- **Task item**
Copy every line of the records below that holds the word "picture".

- **Data listing**

☆ ☆ ☆

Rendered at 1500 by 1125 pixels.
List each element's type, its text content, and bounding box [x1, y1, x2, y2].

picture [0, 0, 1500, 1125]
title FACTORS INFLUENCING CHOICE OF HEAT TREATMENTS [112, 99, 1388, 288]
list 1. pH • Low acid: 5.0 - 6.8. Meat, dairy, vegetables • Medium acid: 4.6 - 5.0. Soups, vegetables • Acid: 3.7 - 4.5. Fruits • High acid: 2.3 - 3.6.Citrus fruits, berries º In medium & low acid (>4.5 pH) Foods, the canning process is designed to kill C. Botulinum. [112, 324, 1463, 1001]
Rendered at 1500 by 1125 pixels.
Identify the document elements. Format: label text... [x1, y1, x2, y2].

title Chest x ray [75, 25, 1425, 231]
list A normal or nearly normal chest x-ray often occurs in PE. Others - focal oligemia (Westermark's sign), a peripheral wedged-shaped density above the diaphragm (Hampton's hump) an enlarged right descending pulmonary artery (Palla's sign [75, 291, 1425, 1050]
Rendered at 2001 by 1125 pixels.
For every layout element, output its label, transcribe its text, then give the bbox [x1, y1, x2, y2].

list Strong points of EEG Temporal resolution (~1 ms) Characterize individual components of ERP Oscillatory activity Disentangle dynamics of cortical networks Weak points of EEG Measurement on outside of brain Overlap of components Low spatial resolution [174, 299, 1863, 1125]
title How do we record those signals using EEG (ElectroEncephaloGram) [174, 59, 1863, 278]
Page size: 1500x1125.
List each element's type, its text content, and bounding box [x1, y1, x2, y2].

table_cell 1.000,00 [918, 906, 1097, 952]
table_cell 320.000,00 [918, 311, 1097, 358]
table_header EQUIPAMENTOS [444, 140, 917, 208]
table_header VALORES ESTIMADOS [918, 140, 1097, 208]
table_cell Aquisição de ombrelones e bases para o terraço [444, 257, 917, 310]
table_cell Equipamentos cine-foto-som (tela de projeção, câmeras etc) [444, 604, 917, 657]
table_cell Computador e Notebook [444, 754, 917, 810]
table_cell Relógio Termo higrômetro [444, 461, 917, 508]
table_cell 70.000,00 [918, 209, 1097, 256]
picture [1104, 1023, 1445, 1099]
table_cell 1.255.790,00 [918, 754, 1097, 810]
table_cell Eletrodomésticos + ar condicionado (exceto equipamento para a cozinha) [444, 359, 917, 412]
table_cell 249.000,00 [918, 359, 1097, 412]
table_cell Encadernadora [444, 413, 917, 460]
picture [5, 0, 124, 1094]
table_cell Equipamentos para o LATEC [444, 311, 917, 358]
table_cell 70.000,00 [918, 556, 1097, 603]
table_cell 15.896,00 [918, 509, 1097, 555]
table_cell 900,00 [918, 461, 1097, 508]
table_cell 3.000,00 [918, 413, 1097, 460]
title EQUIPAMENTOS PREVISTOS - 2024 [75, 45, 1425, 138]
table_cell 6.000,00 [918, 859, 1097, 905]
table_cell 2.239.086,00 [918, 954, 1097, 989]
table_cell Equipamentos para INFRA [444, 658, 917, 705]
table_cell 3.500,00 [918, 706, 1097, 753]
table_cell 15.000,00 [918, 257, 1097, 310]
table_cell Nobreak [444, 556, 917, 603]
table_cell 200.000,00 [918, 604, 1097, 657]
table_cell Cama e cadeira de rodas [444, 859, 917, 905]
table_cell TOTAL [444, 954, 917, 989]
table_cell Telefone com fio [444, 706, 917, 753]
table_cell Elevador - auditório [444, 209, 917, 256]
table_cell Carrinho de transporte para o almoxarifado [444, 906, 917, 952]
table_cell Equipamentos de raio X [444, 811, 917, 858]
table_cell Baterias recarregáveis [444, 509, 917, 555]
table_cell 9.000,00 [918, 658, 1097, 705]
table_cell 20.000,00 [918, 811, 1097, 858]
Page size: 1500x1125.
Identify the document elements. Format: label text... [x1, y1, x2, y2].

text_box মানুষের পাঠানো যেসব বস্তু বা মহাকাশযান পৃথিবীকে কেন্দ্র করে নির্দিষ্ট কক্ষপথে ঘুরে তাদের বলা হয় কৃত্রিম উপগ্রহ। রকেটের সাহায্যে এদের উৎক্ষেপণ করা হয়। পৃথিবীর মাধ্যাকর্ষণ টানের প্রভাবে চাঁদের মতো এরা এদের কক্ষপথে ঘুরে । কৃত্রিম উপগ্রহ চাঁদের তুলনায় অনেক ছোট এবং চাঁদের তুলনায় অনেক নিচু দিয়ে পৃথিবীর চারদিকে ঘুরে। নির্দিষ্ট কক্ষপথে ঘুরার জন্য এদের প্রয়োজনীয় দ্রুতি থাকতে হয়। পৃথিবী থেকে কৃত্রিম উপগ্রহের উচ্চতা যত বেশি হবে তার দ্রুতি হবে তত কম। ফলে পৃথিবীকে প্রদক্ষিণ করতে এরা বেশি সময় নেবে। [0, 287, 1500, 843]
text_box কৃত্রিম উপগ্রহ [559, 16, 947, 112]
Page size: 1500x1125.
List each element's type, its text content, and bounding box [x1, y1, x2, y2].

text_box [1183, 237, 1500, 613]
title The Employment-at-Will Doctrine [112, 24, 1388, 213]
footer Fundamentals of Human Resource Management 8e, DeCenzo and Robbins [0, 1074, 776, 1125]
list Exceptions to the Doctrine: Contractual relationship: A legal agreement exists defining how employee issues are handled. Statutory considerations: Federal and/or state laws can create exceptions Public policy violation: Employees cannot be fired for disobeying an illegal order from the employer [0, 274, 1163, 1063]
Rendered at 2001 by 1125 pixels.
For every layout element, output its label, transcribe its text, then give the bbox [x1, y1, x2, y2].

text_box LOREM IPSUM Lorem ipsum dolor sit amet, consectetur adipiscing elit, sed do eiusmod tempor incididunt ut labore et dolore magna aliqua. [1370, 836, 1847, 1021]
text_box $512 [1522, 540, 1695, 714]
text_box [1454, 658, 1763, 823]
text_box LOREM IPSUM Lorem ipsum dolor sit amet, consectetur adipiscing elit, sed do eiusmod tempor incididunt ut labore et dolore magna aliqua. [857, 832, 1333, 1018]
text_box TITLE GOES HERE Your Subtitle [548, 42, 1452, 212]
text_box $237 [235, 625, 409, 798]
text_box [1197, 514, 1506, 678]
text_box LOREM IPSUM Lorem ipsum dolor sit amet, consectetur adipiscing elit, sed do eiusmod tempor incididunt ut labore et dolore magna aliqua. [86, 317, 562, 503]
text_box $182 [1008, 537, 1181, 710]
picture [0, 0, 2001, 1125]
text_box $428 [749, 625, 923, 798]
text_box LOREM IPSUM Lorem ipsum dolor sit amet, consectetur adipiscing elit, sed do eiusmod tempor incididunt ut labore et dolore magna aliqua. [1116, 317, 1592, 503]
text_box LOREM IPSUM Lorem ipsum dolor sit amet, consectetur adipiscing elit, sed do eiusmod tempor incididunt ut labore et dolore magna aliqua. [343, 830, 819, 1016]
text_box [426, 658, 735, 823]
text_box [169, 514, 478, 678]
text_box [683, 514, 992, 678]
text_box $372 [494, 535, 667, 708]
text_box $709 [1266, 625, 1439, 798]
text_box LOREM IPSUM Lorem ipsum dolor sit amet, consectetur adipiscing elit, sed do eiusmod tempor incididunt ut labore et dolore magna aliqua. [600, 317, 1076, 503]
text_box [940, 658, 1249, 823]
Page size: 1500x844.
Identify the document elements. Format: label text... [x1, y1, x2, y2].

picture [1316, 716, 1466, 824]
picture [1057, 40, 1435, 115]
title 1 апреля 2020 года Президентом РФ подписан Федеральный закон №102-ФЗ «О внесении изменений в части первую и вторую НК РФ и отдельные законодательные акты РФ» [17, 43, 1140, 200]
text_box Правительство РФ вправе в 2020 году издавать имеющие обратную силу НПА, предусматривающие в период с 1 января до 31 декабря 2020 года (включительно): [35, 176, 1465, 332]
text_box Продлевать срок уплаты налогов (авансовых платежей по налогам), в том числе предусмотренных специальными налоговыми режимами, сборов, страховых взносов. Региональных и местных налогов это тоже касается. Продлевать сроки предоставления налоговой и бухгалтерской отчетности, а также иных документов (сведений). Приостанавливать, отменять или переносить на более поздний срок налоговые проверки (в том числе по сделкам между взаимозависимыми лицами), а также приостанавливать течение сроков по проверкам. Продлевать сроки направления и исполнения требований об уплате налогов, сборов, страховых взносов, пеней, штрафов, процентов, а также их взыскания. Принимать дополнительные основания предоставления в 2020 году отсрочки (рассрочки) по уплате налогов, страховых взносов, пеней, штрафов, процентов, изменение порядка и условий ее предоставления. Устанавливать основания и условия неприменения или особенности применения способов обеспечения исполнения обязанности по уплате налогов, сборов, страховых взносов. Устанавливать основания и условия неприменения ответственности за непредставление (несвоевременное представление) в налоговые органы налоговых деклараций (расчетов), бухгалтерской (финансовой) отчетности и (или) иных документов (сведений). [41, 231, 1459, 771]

☆ ☆ ☆

- **Exercise result**
picture [0, 0, 1500, 1125]
picture [1104, 1023, 1445, 1099]
picture [5, 0, 124, 1094]
picture [0, 0, 2001, 1125]
picture [1316, 716, 1466, 824]
picture [1057, 40, 1435, 115]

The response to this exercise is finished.